Time to Aim higher: ‘No visible effect’ of flagship pensions overhaul a year on, industry chief warns
Britain’s embattled small-cap companies have not yet felt any positive impact from the Mansion House Accord, the boss of an influential industry body has warned, a year on from the UK’s largest pension providers agreeing to plough more cash into unlisted and private assets.
In a letter sent to all 17 of the pact’s signatories, James Ashton, chief executive of the Quoted Companies Alliance (QCA), urged the UK’s annuity giants to follow through on their commitment to pursue investment opportunities on the junior Aim and Aquis stock markets.
Ashton’s intervention comes exactly a year after some of the UK’s largest pension funds signed up to the government-backed Mansion House Accord, committing to placing a greater emphasis on backing alternative investments like private assets and small-cap equities. Signatories of the landmark agreement, which was spearheaded by Rachel Reeves’ Treasury, vowed to devote at least 10 per cent of their defined contribution funds into private markets by 2030, allocating half of that to UK assets.
The agreement was hailed as a path to unlocking tens of billions of pounds for the UK’s capital-starved private companies while also boosting returns for British pensioners. And while much of the focus since its introduction has centred around pension funds’ foray into private assets, the pact also encompassed investments in companies listed on Britain’s junior stock markets like Aim and Aquis.
But according to Ashton, whose QCA champions the UK’s thousand-strong army of publicly traded small and midsized firms, few if any of his members have experienced a discernible benefit from the treaty since it was signed.
“Twelve months on from this pledge, the Aim and Aquis companies we represent have seen little or no visible effect in terms of new capital flows,” he wrote. “Even though 2030 is still some time off, I fear that without a change of direction the Mansion House Accord will follow precisely the same course as its predecessor agreement, the Mansion House Compact.”
Pension funds under pressure to back British firms
Pension providers have been coming under increasing pressure to allocate more of their customers’ savings into productive assets, after years of prioritising safer returns from asset classes like government and blue-chip corporate bonds. British annuity firms’s exposure to British equities has fallen steadily over the past few decades.
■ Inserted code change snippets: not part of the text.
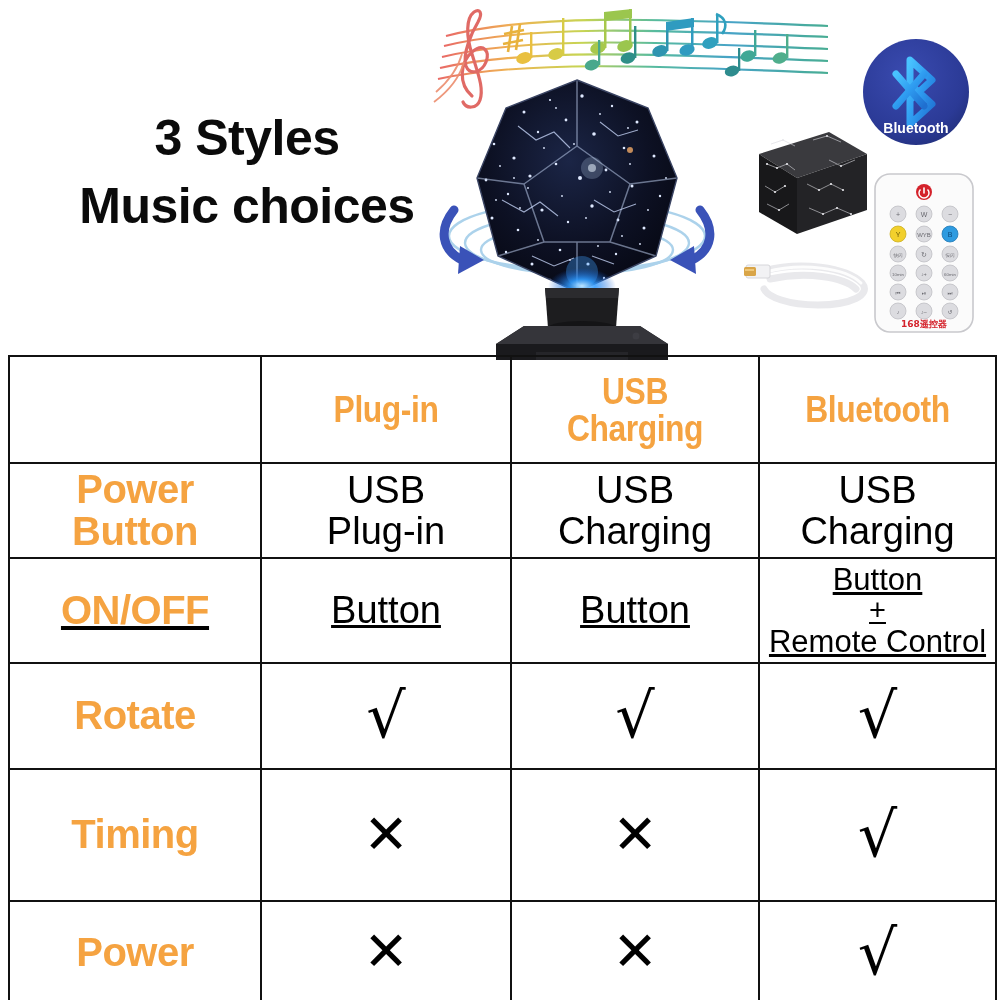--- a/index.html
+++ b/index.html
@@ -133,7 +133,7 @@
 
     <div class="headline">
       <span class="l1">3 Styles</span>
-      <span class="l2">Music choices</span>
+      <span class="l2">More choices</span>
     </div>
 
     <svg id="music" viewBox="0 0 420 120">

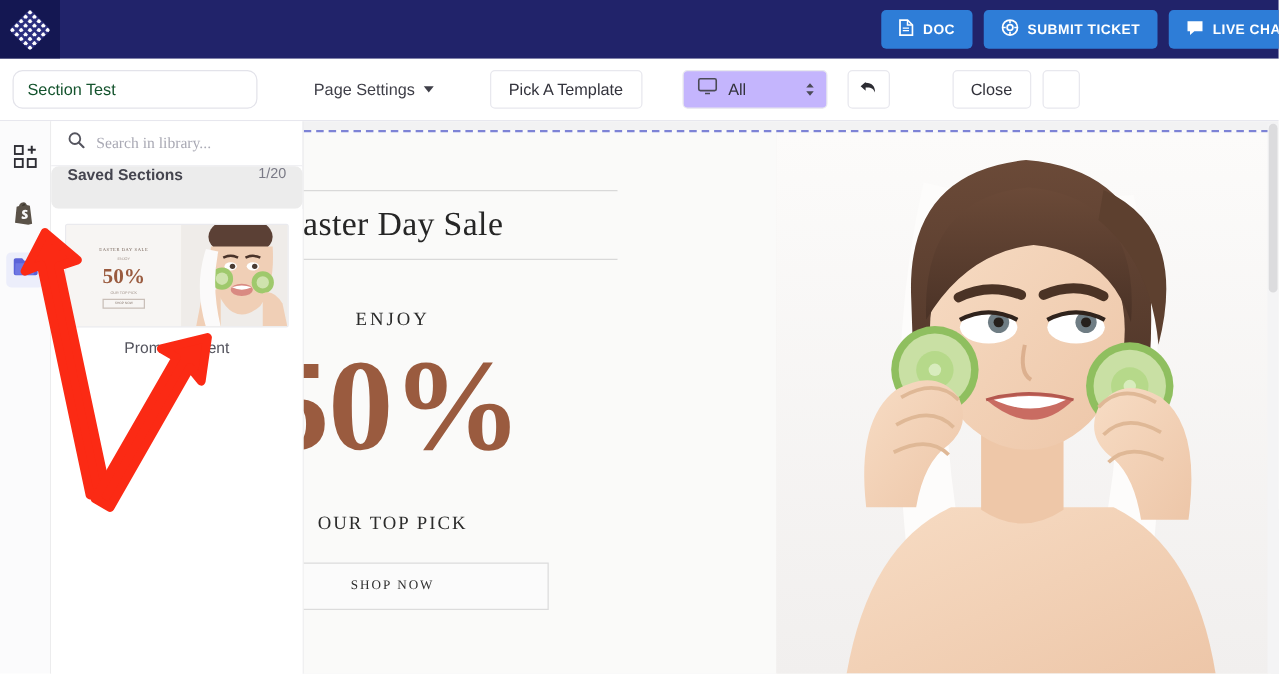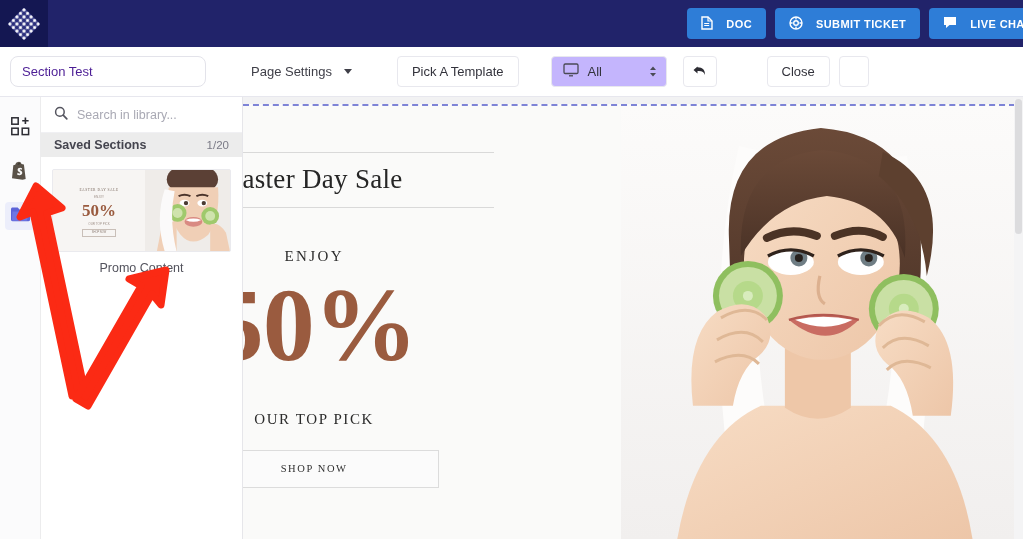--- a/index.html
+++ b/index.html
@@ -37,7 +37,7 @@
     height: 31px;
     background: #2e7dd7;
     border-radius: 4px;
-    display: flex; align-items: center; gap: 13px;
+    display: flex; align-items: center; gap: 7px;
     padding: 0 14px;
     color: #ffffff;
     font-size: 11px;

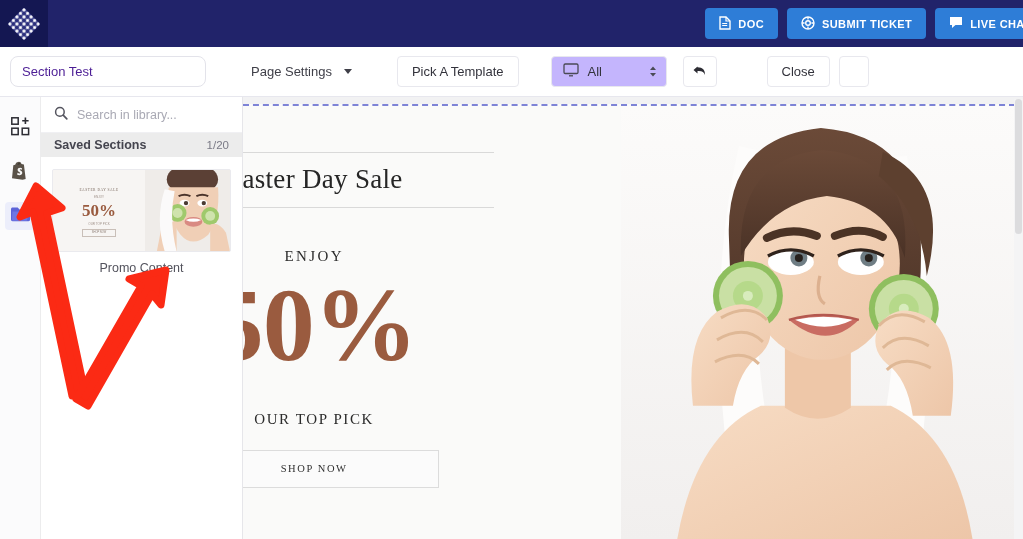--- a/index.html
+++ b/index.html
@@ -63,7 +63,7 @@
     border-radius: 8px;
     background: #fff;
     font-size: 13px;
-    color: #4c1d95;
+    color: #14532d;
     padding: 0 11px;
     font-family: "Liberation Sans", sans-serif;
     outline: none;

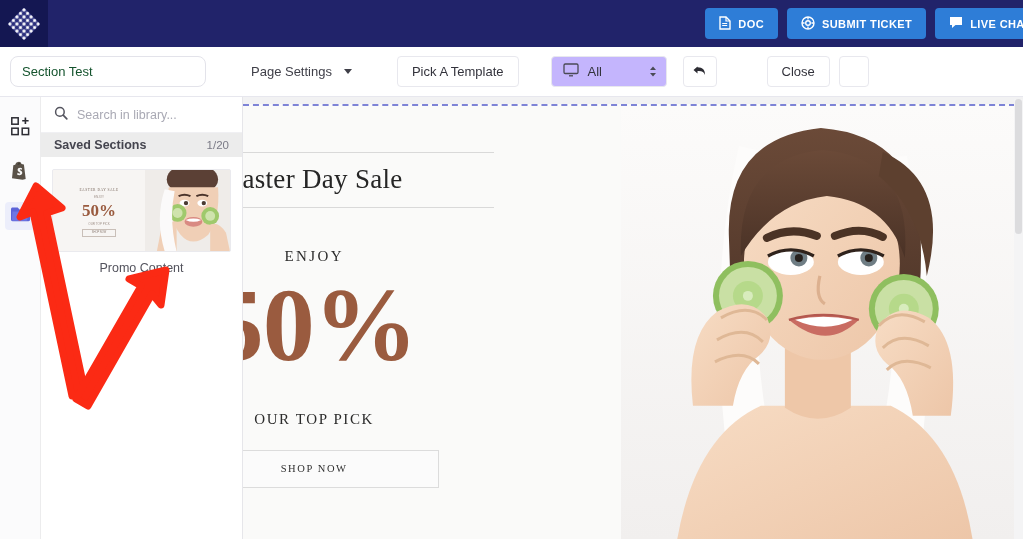--- a/index.html
+++ b/index.html
@@ -70,7 +70,7 @@
   }
   .tool-item {
     height: 31px;
-    display: flex; align-items: center; gap: 12px;
+    display: flex; align-items: center; gap: 7px;
     font-size: 13px;
     color: #3f3f48;
     padding: 0 13px;

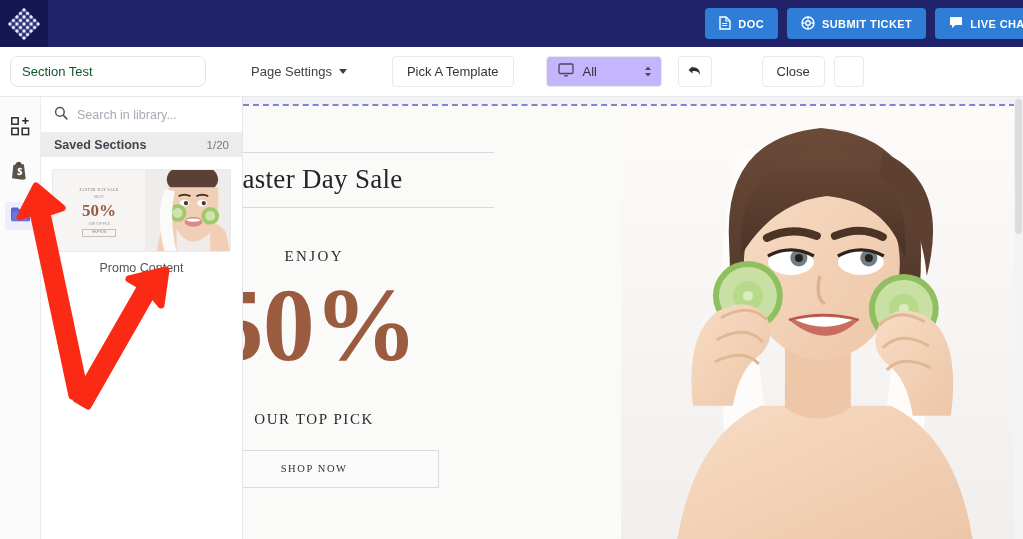--- a/index.html
+++ b/index.html
@@ -158,7 +158,7 @@
     color: #4a4a54;
     width: 100%;
     background: transparent;
-    font-family: Liberation Sans, sans-serif;
+    font-family: Liberation Serif, serif;
   }
   .lib-search input::placeholder { color: #a9a9b4; }
   .lib-header {

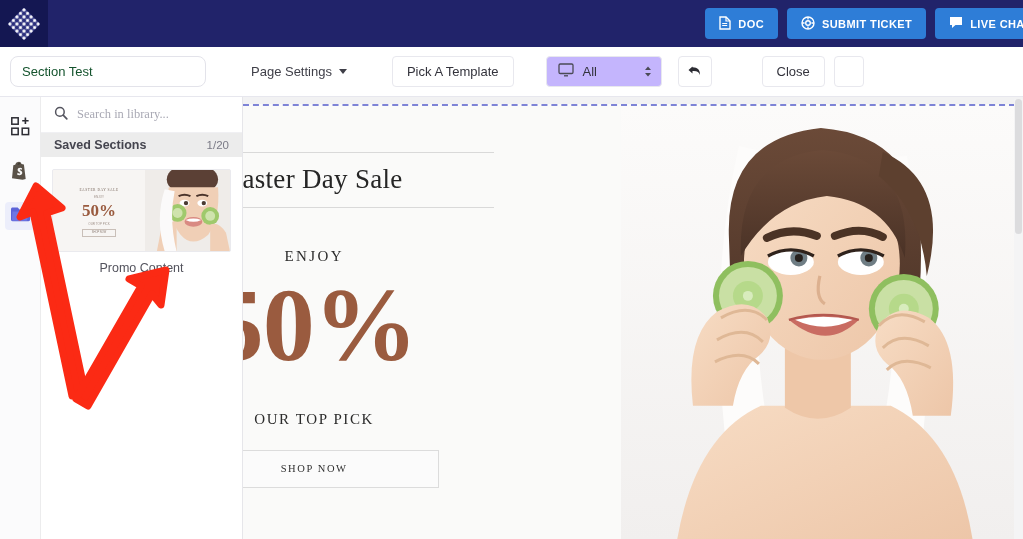--- a/index.html
+++ b/index.html
@@ -162,14 +162,15 @@
   }
   .lib-search input::placeholder { color: #a9a9b4; }
   .lib-header {
-    height: 24px;
+    height: 34px;
     background: #ececec;
-    display: flex; align-items: center; justify-content: space-between;
+    display: flex; align-items: flex-start; justify-content: space-between;
     padding: 0 13px;
     font-size: 12.5px;
     color: #45454f;
     font-weight: 600;
     cursor: pointer;
+    border-radius: 6px;
   }
   .lib-count { font-size: 11.5px; color: #7a7a86; font-weight: normal; }
   .lib-body { flex: 1 1 auto; padding: 12px 11px; background: #fff; }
Since 1990, pension funds’ average allocation to UK equities has fallen from north of 50 per cent to just 4.4 per cent. Last year, most funds were found to have trimmed their exposure to domestic equities despite the FTSE 100 outperforming all other major indices.
Pension funds’ exposure to Britain’s small-cap public companies is lower still, and, among other demands, Ashton called on Mansion House Accord signatories to outline the what work they have done to explore the opportunities on Aim and Quis, and barriers they faced to investing in their constituent companies.
The ABI and Pensions UK, which jointly led the Mansion House Accord alongside the City of London Corporation, said in a statement: “One year on, the Mansion House Accord remains a clear, voluntary commitment to increase long‑term investment in private markets to boost returns for savers and support UK growth.
“Work is underway to track progress against the Accord and an update will be published in due course. The Pension Schemes Act includes some of the critical enablers for the Accord, such as the Value for Money framework. Smooth implementation of these remains crucial, so that the signatories can deliver on the Accord’s ambition in savers’ interests.”